## Dokumenttext
__________

Beim Von-Willebrand-Syndrom (VWS) handelt es sich um die am häufigsten auftretende hämorrhagische Diathese in Deutschland. Die Prävalenz liegt beim Labor-Screening zwischen 0,8 und 1,3 %; Männer und Frauen sind gleichermaßen betroffen. Man unterscheidet eine angeborene und eine seltenere, erworbene Form, die durch multiple Grunderkrankungen (v. a. lymphoproliferative Erkrankungen, strukturelle Herzerkrankungen), Antikörper gegen den Von-Willebrand-Faktor (VWF), verminderte Synthese, erhöhte Proteolyse u. a. verursacht werden kann [1].
Der VWF wird in den Gefäßendothelzellen und Megakaryozten synthetisiert. Ein Teil davon zirkuliert frei im Blut. Das primäre Produkt besteht aus einem Prä-pro-VWF, einem Monomer, das komplexen biochemischen und strukturellen Veränderungen unterzogen wird. Das Resultat sind Multimere (Untereinheiten) gleicher Zusammensetzung. Diese sind in Abhängigkeit von der Anzahl der Monomere von unterschiedlicher Größe (500–20.000 Kd). Durch diese repetitive Zusammenlagerung von jeweils zwei identischen Bausteinen (Dimere) entstehen Moleküle mit bis zu 20 Untereinheiten, was den VWF zum größten löslichen Protein des menschlichen Organismus macht. Hochmolekulare Multimere sind wegen der höheren Anzahl an Bindungsstellen dabei die effektivste Form des VWF.
Die wesentlichen Aufgaben des Moleküls sind der Schutz des Gerinnungsfaktors VIII vor einer proteolytischen Degradation und die Rolle in der primären Hämostase. Hier agiert der VWF als Adhäsivfläche zwischen subendothelialen Strukturen und den Thrombozyten (GP Ib/V/IX) sowie zwischen den Blutplättchen untereinander (Abb. 1).

__________

## Vorgegebene Daten
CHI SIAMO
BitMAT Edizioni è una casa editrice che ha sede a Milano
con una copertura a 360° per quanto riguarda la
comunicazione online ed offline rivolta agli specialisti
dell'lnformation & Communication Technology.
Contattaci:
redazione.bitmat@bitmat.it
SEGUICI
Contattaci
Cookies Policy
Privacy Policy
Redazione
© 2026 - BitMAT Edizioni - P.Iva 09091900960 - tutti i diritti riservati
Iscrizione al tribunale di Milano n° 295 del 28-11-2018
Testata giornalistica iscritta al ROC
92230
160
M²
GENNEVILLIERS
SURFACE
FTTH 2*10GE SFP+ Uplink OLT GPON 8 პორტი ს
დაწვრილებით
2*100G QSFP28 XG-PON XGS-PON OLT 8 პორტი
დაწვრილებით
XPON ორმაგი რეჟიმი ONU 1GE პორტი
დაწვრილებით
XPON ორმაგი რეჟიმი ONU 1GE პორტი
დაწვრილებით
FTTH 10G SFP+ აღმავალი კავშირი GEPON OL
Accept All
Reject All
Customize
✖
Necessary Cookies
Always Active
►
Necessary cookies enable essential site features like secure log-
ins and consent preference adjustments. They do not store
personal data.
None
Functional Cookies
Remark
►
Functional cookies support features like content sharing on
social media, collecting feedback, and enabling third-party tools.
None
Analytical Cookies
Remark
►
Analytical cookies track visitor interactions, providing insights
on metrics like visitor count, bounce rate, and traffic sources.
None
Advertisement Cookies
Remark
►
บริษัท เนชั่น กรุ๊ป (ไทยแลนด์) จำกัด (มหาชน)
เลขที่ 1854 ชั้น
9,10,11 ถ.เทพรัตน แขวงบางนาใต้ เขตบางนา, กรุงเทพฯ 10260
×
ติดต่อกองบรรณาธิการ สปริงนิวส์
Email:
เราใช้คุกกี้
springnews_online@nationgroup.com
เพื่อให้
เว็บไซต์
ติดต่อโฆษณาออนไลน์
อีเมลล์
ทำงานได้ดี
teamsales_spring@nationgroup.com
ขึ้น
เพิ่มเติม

__________

## Arbeitsauftrag 1
Ändere im Text zum Von-Willebrand-Syndrom den Abschnitt, der mit „Der VWF wird“ anfängt und mit „Form des VWF.“ aufhört, indem du „Bausteinen“ durch „Komponenten“ ersetzt, und gib ihn so wieder.
## Arbeitsauftrag 2
Erkläre anhand des Textes zum Von-Willebrand-Syndrom, warum hochmolekulare Multimere die effektivste Form des VWF sind.
Die Daten haben mit dem Text zum Von-Willebrand-Syndrom nichts zu tun.

## Antwortfeld 1
Der VWF wird in den Gefäßendothelzellen und Megakaryozten synthetisiert. Ein Teil davon zirkuliert frei im Blut. Das primäre Produkt besteht aus einem Prä-pro-VWF, einem Monomer, das komplexen biochemischen und strukturellen Veränderungen unterzogen wird. Das Resultat sind Multimere (Untereinheiten) gleicher Zusammensetzung. Diese sind in Abhängigkeit von der Anzahl der Monomere von unterschiedlicher Größe (500–20.000 Kd). Durch diese repetitive Zusammenlagerung von jeweils zwei identischen Komponenten (Dimere) entstehen Moleküle mit bis zu 20 Untereinheiten, was den VWF zum größten löslichen Protein des menschlichen Organismus macht. Hochmolekulare Multimere sind wegen der höheren Anzahl an Bindungsstellen dabei die effektivste Form des VWF.

## Antwortfeld 2
Hochmolekulare Multimere sind die effektivste Form des VWF, weil sie eine höhere Anzahl an Bindungsstellen besitzen.